Perhaps violent media is an easy scapegoat which prevents us from having to address more complex social problems which underpin violent crimes? Certainly this seemed to be the case when I studied the reporting of the Jamie Bulger murder some years ago. The horro video Childs Play 3 was blamed for this crime, despite no evidence that either of the boys who killed Jamie Bulger had seen the movie. What was rarely reported were the tough backgrounds which the boys came from, or the fact that one of them had already been violent towards himself, but that there were not enough resources to provide him with support.

What also went unremarked were the high levels of bullying from other children which are a taken for granted part of childhood for most kids and which lead to untold levels of misery throughout life. Perhaps we like to focus on these occasional extreme acts of violence, and to blame the handy scapegoat of violent media, because it stops us from having to look at the everday violence which is so much a part of life, and our part in allowing it to continue.

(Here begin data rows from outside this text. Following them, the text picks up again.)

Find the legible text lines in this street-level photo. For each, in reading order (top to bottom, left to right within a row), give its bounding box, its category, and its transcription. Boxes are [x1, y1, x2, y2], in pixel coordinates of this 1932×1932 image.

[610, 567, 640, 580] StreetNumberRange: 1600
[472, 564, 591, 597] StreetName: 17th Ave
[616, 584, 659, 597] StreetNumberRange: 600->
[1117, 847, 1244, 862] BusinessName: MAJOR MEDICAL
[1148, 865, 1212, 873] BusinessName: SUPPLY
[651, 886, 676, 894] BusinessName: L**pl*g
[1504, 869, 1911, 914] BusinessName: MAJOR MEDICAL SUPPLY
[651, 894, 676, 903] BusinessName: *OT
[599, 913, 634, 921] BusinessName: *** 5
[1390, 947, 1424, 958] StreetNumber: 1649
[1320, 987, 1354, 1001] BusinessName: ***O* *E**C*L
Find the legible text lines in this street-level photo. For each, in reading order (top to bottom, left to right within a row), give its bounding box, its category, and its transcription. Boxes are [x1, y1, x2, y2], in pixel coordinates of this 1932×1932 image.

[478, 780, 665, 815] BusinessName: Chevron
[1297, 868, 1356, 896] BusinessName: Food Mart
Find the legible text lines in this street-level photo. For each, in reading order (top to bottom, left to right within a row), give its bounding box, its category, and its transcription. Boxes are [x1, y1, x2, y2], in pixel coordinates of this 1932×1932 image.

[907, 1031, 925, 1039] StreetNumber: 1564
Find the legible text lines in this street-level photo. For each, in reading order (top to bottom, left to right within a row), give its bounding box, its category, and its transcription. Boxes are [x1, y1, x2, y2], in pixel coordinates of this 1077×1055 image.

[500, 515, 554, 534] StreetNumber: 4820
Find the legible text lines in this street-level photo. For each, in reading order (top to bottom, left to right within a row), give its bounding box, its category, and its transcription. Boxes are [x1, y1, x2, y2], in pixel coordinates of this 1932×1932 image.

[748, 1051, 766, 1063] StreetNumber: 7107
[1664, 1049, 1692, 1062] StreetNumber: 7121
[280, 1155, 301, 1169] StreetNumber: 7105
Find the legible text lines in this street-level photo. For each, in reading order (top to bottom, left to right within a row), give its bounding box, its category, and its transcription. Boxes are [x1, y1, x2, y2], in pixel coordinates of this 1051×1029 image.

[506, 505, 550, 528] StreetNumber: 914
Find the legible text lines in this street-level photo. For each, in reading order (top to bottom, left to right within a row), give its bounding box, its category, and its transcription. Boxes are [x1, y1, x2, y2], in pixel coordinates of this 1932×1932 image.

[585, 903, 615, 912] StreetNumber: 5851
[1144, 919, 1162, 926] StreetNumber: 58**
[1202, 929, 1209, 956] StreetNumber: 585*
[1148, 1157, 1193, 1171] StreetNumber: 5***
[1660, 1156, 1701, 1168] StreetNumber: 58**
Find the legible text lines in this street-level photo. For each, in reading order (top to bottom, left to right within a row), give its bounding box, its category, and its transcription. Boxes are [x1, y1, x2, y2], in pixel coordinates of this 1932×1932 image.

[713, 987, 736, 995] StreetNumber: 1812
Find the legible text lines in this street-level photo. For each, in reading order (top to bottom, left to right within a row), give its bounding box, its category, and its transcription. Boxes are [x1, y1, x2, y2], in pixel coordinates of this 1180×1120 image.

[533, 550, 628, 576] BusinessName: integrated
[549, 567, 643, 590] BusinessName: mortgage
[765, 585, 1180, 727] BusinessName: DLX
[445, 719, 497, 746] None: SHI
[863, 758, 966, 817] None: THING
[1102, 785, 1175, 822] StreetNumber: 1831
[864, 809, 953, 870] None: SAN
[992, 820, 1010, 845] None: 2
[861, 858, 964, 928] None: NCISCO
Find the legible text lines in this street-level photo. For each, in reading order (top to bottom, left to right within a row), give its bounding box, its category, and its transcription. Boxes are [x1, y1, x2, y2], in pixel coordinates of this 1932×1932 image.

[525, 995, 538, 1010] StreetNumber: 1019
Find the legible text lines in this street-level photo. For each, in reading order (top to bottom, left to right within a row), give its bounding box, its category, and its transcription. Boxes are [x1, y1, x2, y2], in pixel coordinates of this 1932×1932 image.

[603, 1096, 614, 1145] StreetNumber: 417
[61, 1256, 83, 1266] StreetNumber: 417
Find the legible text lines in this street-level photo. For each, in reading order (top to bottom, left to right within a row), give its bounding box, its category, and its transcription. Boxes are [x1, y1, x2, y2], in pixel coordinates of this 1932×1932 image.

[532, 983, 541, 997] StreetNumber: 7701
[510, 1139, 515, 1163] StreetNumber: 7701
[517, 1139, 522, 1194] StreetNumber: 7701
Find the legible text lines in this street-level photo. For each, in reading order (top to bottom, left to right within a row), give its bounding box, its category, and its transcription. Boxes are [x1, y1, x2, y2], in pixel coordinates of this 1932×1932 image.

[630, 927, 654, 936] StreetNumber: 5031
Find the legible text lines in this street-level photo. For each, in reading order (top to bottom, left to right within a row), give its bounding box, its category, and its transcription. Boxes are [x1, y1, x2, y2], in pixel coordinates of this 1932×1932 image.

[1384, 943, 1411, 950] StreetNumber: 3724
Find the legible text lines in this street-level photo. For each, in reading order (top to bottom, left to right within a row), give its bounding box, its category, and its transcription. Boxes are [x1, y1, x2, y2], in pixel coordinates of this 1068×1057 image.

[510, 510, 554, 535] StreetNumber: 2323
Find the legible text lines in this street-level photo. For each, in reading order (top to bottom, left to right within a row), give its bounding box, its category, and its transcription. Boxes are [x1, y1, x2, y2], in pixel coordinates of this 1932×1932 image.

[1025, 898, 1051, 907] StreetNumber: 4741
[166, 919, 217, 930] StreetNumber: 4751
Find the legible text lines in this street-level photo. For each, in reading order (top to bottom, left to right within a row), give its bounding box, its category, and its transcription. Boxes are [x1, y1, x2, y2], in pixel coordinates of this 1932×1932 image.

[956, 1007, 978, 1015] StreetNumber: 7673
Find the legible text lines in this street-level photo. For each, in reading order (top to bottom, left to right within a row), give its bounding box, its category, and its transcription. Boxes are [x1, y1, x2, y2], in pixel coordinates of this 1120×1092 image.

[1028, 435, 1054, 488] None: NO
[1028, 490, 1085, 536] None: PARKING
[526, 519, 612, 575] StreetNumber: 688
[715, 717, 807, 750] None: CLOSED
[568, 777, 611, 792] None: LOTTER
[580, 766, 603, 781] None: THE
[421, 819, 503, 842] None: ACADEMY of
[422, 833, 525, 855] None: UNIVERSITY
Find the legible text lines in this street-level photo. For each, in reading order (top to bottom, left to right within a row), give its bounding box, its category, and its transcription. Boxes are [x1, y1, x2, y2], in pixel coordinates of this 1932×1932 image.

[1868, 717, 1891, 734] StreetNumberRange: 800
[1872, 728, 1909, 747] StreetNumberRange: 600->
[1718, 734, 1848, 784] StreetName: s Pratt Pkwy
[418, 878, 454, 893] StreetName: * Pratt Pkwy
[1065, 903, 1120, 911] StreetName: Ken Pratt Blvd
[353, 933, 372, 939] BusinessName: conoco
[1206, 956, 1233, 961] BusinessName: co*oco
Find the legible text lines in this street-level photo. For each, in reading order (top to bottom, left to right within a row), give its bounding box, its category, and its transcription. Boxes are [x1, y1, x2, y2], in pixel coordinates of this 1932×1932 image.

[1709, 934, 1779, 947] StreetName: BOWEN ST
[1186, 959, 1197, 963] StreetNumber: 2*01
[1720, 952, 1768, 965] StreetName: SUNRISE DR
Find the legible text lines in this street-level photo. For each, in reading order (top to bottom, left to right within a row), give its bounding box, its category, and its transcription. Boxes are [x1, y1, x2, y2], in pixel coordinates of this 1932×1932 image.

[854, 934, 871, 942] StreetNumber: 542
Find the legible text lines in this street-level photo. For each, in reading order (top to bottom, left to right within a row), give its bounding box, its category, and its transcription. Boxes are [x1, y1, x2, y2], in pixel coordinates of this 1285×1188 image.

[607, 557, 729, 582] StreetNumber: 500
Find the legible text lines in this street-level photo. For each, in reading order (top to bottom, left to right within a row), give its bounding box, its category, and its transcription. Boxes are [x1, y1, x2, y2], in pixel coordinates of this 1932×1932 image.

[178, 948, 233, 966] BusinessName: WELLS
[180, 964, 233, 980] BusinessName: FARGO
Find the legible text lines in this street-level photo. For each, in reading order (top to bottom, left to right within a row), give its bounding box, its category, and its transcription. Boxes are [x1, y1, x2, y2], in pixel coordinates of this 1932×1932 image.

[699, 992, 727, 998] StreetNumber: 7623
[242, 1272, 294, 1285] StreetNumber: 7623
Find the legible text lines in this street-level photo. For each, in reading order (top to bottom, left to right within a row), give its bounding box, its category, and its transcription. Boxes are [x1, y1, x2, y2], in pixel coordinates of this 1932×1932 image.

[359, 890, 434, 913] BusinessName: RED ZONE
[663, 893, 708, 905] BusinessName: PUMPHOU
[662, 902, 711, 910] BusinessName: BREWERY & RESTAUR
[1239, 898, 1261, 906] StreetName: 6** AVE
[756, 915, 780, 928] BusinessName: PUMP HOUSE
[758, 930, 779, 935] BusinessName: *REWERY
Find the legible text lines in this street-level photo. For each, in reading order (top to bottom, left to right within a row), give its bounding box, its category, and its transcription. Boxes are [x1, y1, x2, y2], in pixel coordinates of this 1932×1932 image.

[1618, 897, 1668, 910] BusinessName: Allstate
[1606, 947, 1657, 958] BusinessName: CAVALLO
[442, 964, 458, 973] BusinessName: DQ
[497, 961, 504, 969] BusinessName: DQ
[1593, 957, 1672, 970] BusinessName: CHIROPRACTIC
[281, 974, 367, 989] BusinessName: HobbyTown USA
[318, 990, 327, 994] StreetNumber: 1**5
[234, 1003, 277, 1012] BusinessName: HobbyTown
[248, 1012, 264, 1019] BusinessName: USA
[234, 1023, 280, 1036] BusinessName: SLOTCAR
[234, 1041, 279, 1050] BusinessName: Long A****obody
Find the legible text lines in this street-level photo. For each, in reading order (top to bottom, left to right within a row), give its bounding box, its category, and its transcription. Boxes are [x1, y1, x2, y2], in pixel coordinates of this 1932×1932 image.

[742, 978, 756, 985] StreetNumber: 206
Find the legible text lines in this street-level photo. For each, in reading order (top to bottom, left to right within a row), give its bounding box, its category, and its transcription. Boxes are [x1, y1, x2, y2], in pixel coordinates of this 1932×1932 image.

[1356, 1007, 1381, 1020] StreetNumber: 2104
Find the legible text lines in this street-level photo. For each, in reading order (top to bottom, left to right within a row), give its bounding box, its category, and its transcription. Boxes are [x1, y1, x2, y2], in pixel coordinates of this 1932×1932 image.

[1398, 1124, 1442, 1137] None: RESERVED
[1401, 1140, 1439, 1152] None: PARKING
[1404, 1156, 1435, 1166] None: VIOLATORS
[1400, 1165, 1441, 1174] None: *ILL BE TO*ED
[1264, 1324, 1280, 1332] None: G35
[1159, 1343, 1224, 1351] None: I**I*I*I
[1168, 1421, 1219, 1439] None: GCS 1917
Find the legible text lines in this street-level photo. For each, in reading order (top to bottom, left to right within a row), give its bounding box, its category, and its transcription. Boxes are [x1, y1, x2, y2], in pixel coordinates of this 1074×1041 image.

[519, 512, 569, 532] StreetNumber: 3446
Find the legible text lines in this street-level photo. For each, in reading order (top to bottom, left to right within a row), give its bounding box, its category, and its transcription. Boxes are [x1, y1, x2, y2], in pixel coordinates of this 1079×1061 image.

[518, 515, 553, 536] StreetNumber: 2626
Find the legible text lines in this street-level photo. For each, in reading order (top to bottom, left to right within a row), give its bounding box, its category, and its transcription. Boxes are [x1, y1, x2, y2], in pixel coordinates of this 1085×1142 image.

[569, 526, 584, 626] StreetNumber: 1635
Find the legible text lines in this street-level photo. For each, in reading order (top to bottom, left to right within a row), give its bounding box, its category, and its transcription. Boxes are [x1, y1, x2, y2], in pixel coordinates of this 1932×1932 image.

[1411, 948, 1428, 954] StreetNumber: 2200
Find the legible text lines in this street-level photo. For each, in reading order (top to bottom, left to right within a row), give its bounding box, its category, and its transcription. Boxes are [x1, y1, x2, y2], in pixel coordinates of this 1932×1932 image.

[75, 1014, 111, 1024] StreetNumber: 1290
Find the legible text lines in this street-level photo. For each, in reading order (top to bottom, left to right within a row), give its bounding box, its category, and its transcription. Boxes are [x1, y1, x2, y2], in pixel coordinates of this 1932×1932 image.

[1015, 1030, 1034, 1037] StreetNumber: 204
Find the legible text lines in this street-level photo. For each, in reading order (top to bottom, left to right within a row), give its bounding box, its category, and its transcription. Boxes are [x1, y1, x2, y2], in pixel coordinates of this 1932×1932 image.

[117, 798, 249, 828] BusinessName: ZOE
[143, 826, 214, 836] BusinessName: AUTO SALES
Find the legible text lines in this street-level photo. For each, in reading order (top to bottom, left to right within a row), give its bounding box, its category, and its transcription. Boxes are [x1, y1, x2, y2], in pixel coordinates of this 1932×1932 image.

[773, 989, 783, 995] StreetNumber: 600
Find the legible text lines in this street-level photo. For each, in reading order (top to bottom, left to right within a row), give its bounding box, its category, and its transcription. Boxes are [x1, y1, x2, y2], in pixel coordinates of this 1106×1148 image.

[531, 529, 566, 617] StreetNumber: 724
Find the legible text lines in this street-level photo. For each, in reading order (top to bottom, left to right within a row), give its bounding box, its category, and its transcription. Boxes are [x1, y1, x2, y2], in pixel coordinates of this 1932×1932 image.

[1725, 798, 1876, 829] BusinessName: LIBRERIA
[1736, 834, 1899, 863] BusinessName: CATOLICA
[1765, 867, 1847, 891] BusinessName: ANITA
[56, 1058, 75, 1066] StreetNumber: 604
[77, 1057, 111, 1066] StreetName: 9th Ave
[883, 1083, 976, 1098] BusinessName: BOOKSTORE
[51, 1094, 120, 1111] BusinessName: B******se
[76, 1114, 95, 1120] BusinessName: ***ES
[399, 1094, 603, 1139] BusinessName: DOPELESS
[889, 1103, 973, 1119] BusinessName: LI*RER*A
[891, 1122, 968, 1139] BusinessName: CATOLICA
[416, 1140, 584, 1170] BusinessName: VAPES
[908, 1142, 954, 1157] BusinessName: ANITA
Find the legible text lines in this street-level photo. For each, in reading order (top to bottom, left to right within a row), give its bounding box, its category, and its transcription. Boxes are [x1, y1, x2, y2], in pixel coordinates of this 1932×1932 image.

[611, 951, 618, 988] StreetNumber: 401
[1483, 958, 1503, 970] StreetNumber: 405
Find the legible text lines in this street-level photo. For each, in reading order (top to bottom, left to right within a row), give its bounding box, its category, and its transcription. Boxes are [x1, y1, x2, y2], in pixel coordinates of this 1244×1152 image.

It seems that a strong linking theme in the panics around sexualistion and around video games is that it is children and adolescents that people are worried about being influenced. Clearly this is related to the current idea that children are innocent (by which we seem to mean non-sexual and non-violent). If children are sexual or aggressive at all it is put down to corrupting external forces. As one person at Psychology in The Pub pointed out. Perhaps we need the media to be this external force now that there is much less belief in demonic or supernatural forces.

This blaming on the media is dangerous though because it prevents us from being aware of the inevitable sexuality and aggressiveness which children have (given that they are, after all, just young, small human beings). Avoiding this fact as a society can exacerbate the very problems which we are trying to alleviate, because it stops us from communicating about sexuality with young people (leaving them confused and unable to negotiate it themselves), and it means that we fail to address the bullying between children and teenagers which is so prevalent and destructive in their lives.